◆ INPUT DATA
———
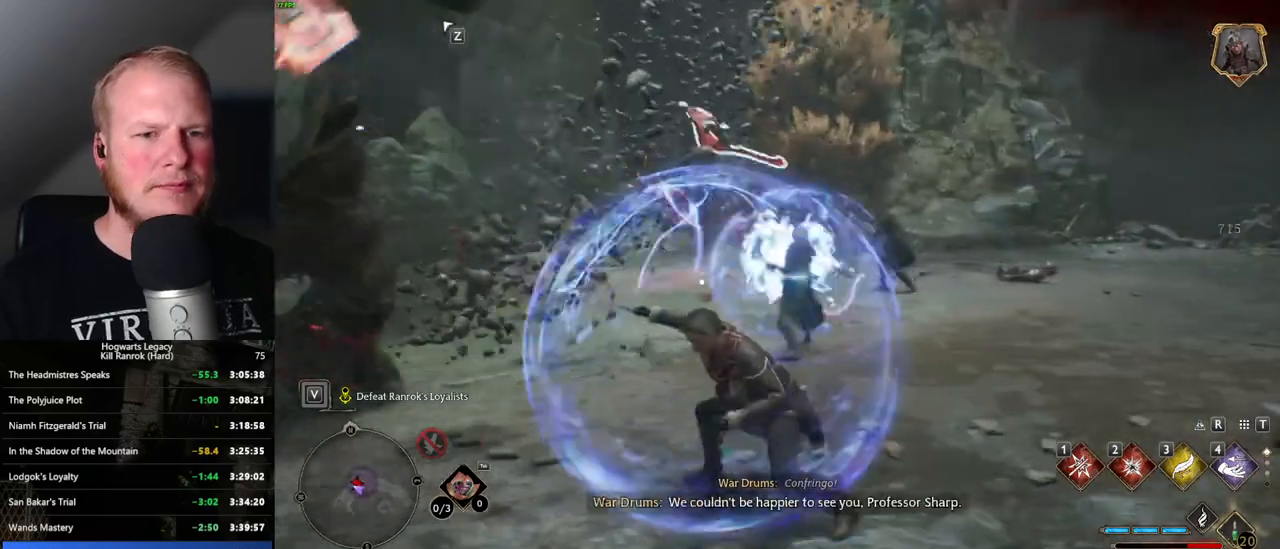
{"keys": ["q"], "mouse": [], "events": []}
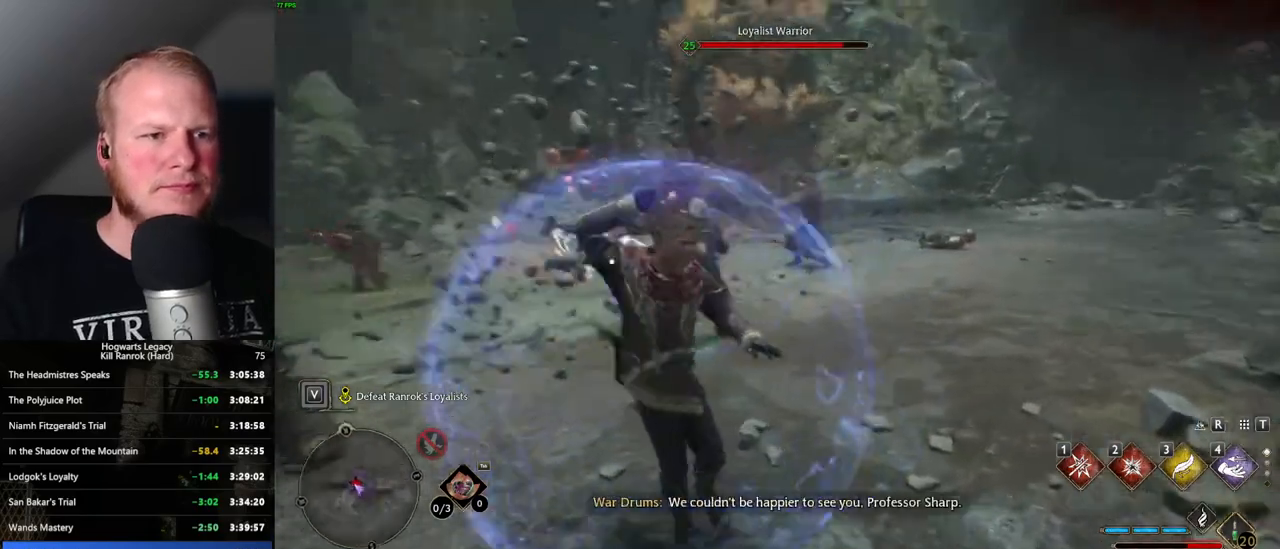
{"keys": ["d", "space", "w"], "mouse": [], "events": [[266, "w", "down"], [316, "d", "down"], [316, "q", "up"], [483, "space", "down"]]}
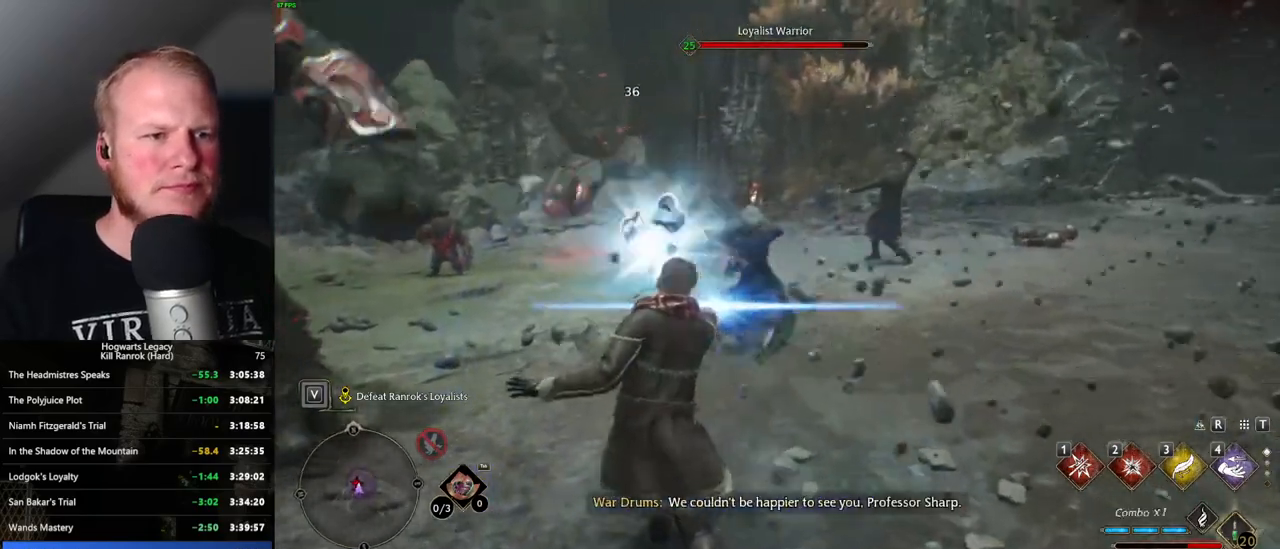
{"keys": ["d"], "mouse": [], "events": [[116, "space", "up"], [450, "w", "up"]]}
———
◆ EXERCISE INSTRUCTIONS
Look for the string "space" in the data above and return every line that has it.

◆ SOLUTION TO THIS TASK
{"keys": ["d", "space", "w"], "mouse": [], "events": [[266, "w", "down"], [316, "d", "down"], [316, "q", "up"], [483, "space", "down"]]}
{"keys": ["d"], "mouse": [], "events": [[116, "space", "up"], [450, "w", "up"]]}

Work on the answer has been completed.